|Courtesy of www.ReneMagritte.org|
One of first of many Sheherazade themes Magritte painted. Magritte probably based his ideas on Edgar Allan Poe's "The Thousand-and-Second Tale of Scheherazade." From Poe, "Her name was Scheherazade, and her idea was, that she would either redeem the land from the depopulating tax upon its beauty, or perish, after the approved fashion of all heroines, in the attempt."
Poe's tale is based on the legendary Persian queen, Scheherazade, the storyteller of One Thousand and One Nights. The original tale goes: Every day Shahryar (or "king") would marry a new virgin, and every day he would send yesterday's wife to be beheaded. This was done in anger, having found out that his first wife was betraying him. He had killed three thousand such women by the time he was introduced to Scheherazade, the vizier's daughter.
In Sir Richard F. Burton's translation of The Nights, Sheherazade was described in this way:
"Sheherazade had perused the books, annals and legends of preceding Kings, and the stories, examples and instances of by gone men and things; indeed it was said that she had collected a thousand books of histories relating to antique races and departed rulers. She had perused the works of the poets and knew them by heart; she had studied philosophy and the sciences, arts and accomplishments; and she was pleasant and polite, wise and witty, well read and well bred."
Against her father's protestations, Scheherazade volunteered to spend one night with the King. Once in the King's chambers, Scheherazade asked if she might bid one last farewell to her beloved sister, Dinazade, who had secretly been prepared to ask Scheherazade to tell a story during the long night.

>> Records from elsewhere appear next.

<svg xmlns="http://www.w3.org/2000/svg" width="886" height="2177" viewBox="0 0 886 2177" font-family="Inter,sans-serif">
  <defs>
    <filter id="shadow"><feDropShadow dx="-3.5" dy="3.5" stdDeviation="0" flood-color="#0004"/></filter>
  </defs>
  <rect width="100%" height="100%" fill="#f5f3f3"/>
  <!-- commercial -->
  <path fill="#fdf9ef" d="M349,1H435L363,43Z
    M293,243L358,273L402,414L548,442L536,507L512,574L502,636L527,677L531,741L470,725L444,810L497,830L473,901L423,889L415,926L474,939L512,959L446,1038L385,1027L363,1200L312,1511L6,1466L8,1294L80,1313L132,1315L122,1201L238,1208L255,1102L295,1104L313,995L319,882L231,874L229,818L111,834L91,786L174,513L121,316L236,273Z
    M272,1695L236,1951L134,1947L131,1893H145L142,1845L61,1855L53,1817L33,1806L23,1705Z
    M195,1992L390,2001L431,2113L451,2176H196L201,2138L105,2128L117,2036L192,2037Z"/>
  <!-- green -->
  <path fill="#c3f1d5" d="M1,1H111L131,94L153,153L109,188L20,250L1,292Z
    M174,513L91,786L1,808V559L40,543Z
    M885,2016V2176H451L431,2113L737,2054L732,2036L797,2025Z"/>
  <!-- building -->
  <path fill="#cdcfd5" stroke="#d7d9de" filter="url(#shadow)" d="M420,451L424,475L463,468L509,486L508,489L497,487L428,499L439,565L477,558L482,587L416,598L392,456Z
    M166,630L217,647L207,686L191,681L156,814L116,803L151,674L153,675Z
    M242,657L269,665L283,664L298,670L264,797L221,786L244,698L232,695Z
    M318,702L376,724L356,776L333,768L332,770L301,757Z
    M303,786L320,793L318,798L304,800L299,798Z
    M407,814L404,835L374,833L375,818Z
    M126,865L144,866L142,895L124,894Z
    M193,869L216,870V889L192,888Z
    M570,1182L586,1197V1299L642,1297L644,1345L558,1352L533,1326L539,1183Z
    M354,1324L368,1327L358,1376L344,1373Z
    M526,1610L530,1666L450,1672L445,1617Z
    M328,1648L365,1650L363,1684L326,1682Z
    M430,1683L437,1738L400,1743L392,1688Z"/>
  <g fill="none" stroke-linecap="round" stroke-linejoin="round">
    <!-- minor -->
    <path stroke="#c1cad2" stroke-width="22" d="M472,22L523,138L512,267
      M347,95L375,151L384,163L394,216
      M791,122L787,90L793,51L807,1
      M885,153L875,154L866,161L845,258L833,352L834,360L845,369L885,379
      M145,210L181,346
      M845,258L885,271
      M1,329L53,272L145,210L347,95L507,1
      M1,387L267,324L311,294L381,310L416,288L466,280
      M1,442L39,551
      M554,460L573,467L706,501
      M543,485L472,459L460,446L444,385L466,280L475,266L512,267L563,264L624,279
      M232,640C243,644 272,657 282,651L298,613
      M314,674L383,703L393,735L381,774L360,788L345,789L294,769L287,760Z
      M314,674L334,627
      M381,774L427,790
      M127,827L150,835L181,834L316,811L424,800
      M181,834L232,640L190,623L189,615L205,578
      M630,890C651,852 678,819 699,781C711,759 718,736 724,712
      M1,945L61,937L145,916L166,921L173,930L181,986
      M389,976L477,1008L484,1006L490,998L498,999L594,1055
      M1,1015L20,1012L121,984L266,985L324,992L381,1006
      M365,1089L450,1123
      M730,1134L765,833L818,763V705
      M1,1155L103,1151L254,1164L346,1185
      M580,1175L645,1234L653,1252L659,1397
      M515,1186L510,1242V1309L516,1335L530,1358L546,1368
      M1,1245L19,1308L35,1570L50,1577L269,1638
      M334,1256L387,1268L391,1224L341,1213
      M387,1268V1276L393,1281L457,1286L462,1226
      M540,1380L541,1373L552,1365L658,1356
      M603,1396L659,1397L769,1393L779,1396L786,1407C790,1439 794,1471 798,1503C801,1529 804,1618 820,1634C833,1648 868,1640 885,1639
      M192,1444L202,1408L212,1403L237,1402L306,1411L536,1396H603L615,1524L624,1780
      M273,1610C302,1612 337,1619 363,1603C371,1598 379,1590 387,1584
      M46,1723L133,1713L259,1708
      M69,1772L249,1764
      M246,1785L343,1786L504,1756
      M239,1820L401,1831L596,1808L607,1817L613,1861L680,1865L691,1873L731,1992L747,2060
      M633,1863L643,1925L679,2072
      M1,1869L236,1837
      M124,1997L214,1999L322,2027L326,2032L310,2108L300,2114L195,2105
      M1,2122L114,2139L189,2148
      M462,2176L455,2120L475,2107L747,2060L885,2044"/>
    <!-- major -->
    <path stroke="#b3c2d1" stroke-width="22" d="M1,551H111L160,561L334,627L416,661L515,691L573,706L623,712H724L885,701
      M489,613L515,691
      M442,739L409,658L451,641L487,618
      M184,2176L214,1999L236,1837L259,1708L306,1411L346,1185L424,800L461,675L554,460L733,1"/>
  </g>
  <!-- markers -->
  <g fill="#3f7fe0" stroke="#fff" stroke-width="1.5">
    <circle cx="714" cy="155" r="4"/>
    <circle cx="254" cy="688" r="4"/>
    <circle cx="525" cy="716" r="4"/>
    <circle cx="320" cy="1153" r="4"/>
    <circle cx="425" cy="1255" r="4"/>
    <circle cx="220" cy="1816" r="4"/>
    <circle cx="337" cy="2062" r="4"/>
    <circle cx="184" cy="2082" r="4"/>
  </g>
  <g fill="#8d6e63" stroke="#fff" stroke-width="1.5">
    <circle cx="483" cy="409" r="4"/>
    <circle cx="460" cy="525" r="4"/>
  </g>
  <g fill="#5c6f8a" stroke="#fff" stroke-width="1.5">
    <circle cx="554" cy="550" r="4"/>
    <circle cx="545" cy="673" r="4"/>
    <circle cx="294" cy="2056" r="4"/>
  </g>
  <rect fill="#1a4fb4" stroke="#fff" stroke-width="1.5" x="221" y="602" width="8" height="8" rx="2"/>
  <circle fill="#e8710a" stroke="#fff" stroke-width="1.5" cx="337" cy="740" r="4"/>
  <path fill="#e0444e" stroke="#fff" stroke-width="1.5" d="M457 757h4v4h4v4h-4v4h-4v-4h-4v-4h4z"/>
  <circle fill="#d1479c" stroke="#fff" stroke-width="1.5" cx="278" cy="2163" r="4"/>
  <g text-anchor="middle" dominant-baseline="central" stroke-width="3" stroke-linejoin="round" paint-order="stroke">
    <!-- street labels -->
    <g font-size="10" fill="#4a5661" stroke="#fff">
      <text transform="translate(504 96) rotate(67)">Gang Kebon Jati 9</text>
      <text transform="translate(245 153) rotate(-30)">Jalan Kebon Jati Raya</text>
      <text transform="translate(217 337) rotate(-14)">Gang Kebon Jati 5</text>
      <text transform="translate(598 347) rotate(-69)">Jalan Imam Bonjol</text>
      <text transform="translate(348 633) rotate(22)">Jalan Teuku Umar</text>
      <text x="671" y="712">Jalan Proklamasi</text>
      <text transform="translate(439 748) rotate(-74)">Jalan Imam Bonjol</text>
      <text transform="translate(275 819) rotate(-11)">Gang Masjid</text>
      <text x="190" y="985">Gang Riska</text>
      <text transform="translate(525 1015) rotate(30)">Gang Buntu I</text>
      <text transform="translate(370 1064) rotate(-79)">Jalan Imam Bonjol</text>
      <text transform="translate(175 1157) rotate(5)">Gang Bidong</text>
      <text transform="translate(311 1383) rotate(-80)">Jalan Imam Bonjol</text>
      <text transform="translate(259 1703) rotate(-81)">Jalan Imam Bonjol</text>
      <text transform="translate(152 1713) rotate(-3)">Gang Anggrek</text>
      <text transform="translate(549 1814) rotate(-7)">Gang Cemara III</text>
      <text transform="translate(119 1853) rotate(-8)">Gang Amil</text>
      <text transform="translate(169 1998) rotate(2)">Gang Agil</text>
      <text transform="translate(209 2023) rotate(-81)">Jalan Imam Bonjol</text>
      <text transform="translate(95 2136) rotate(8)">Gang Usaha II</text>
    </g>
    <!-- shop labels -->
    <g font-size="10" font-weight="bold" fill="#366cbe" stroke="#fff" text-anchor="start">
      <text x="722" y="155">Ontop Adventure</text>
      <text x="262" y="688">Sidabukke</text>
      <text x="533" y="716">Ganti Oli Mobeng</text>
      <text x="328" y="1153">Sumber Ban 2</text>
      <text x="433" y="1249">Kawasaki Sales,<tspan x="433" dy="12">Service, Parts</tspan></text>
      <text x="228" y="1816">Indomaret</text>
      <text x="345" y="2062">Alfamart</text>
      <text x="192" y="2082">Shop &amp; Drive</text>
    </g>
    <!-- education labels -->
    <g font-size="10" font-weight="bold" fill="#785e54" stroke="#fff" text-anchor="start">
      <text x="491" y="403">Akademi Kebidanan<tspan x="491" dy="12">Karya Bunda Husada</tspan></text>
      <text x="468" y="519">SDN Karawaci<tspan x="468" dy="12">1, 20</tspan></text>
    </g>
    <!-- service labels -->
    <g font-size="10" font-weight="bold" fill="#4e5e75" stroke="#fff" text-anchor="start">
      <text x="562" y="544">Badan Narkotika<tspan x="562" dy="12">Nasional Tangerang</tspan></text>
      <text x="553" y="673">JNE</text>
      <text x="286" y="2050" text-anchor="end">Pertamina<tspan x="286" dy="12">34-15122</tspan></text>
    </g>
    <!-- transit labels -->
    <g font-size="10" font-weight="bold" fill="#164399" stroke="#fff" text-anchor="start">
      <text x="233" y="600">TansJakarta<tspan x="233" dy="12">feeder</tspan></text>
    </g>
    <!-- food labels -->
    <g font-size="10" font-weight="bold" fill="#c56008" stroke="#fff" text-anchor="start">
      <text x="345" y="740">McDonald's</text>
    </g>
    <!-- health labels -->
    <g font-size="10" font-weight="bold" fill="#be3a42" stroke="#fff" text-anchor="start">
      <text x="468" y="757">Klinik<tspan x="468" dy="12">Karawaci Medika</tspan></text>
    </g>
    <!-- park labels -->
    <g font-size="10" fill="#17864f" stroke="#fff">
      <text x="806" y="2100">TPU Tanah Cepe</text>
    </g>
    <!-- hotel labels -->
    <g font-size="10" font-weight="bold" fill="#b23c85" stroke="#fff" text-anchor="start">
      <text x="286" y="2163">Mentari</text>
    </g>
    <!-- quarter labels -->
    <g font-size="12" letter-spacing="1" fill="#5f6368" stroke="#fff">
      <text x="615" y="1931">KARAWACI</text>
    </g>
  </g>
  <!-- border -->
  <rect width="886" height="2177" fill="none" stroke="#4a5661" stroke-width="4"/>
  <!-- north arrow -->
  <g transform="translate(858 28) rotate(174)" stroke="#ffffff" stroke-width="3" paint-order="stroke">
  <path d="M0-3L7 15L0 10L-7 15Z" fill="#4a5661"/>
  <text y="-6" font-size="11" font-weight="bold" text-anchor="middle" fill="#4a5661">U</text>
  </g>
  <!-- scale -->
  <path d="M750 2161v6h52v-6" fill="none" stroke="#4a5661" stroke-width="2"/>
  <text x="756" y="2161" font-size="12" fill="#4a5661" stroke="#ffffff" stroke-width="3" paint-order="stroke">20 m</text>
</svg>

The King lay awake and listened with awe to Scheherazade's first story and asked for another, but Scheherazade said there was not time as dawn was breaking, and regretfully so, as the next story was even more exciting.
And so the King kept Scheherazade alive as he eagerly anticipated each new story, until, one thousand and one adventurous nights, and three sons later, the King had not only been entertained but wisely educated in morality and kindness by Scheherazade who became his Queen.